Guo, Yadama named assistant vice chancellors for international affairs

Will focus on increasing impact, visibility in Greater China, India 

Two Washington University in St. Louis faculty members with strong global ties will assume additional responsibilities as assistant vice chancellors for international affairs, announced Chancellor Mark S. Wrighton.

Shenyang Guo, PhD, the Frank J. Bruno Distinguished Professor of Social Work Research in the Brown School, will serve as assistant vice chancellor for international affairs-Greater China (Mainland China, Hong Kong, Macau and Taiwan).

Gautam N. Yadama, PhD, professor in the Brown School, will serve as assistant vice chancellor for international affairs-India.

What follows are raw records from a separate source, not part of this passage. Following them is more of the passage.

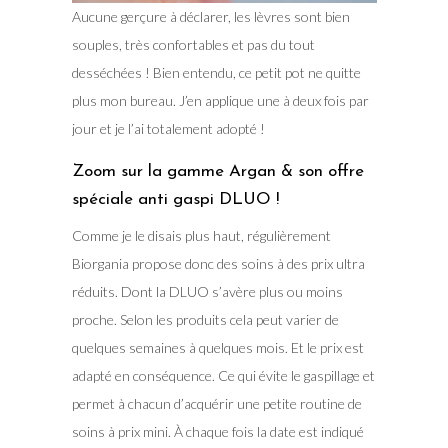
Aucune gerçure à déclarer, les lèvres sont bien
souples, très confortables et pas du tout
desséchées ! Bien entendu, ce petit pot ne quitte
plus mon bureau. J’en applique une à deux fois par
jour et je l’ai totalement adopté !
Zoom sur la gamme Argan & son offre
spéciale anti gaspi DLUO !
Comme je le disais plus haut, régulièrement
Biorgania propose donc des soins à des prix ultra
réduits. Dont la DLUO s’avère plus ou moins
proche. Selon les produits cela peut varier de
quelques semaines à quelques mois. Et le prix est
adapté en conséquence. Ce qui évite le gaspillage et
permet à chacun d’acquérir une petite routine de
soins à prix mini. À chaque fois la date est indiqué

“Shenyang and Gautam are both gifted and creative scholars and wonderful ambassadors for the university,” Wrighton said. “Their work as assistant vice chancellors will greatly help us strategically expand our global reach in two vast and important regions of the world. I am grateful for their willingness to take on these key positions.”

Guo and Yadama will both report to James V. Wertsch, PhD, vice chancellor for international affairs, director of the McDonnell International Scholars Academy and the Marshall S. Snow Professor in Arts & Sciences. Their three-year appointments were effective Sept. 1.

“Washington University has a growing global presence, and we would like to see us have more impact and visibility in India and Greater China,” Wertsch said. “We already have many, varied activities for students and faculty members underway in India and Greater China and are ambitious about creating more.

“I am thrilled that Shenyang and Gautam have agreed to help develop an increasing presence in these two regions,” Wertsch said. “They will be instrumental in coordinating our efforts to find new synergies and develop more visibility for all the impressive things Washington University is already doing.”

Wertsch said one of Guo and Yadama’s first responsibilities will be to convene and coordinate faculty and students at Washington University who are already engaged in activities in Greater China and in India.

They also will work closely with the admissions office to help recruit more students from the two regions and with Alumni & Development programs to organize more alumni activities in Greater China and India.

Guo

Guo

Guo serves as the McDonnell Academy’s ambassador to Fudan University in Shanghai. He earned both his bachelor’s and master’s degrees in economics from Fudan and a doctorate in sociology from the University of Michigan.

Guo joined the Brown School faculty this year from the University of North Carolina at Chapel Hill School of Social Work, where he had been the Wallace H. Kuralt, Sr. Distinguished Professor.

He is the author of numerous research articles in child welfare, child mental health services, welfare and health care. He is an expert in applying advanced statistical models to solving social welfare problems and has taught graduate courses on event history analysis, hierarchical linear modeling, growth curve modeling and program evaluation.

He is the co-author of “Propensity Score Analysis: Statistical Methods and Applications” (2010), a comprehensive guide to statistical techniques that are useful in estimating the effects of social and health programs.

For the past 10 years, Guo has taught summer courses in statistical methods at various universities in China, including Fudan University, Peking University, Renmin University of China and Hong Kong University of Science and Technology.

Yadama

Yadama

Yadama serves as the McDonnell Academy ambassador to both Chulalongkorn University in Bangkok and the Tata Institute of Social Sciences in Mumbai.

His research focuses on the social and environmental challenges of rural poor in South Asia and China and sustainable interventions to improve their wellbeing. He examines these challenges in the context of varying environmental, ecological and institutional conditions with a particular focus on solutions to improve the social, economic, environmental and health outcomes.

Yadama’s research in India is on livelihoods of natural resource dependent poor and their strategies to achieve sustainability in their lives and resources. He is helping implement several transdisciplinary research projects in India, including a randomized control trial to study sustainability of new and efficient stove technologies to improve household air pollution, health and environmental outcomes for rural poor in India.

This study involves engineering, social work, social system design lab and medicine. The project is in collaboration with two Indian partners — the Foundation for Ecological Security and the Indian Council of Medical Research Center for Advanced Research on Environmental Health: Air Pollution, Department of Environmental Health Engineering, Sri Ramachandra University, Chennai.

Previously, as director of international programs at the Brown School, he was instrumental in building professional and educational initiatives in India, China, Nepal, Thailand, Mongolia, Kazakhstan, Kyrgyzstan, Uzbekistan, Tajikistan, Azerbaijan and the Republic of Georgia.

His book with photographer Mark Katzman, “Fires, Fuel & the Fate of 3 Billion: The State of the Energy Impoverished” (Oxford University Press 2013), is a 152-page collection of essays and photos examining the complex nexus of energy, poverty, ecology, environment, gender inequality and technology.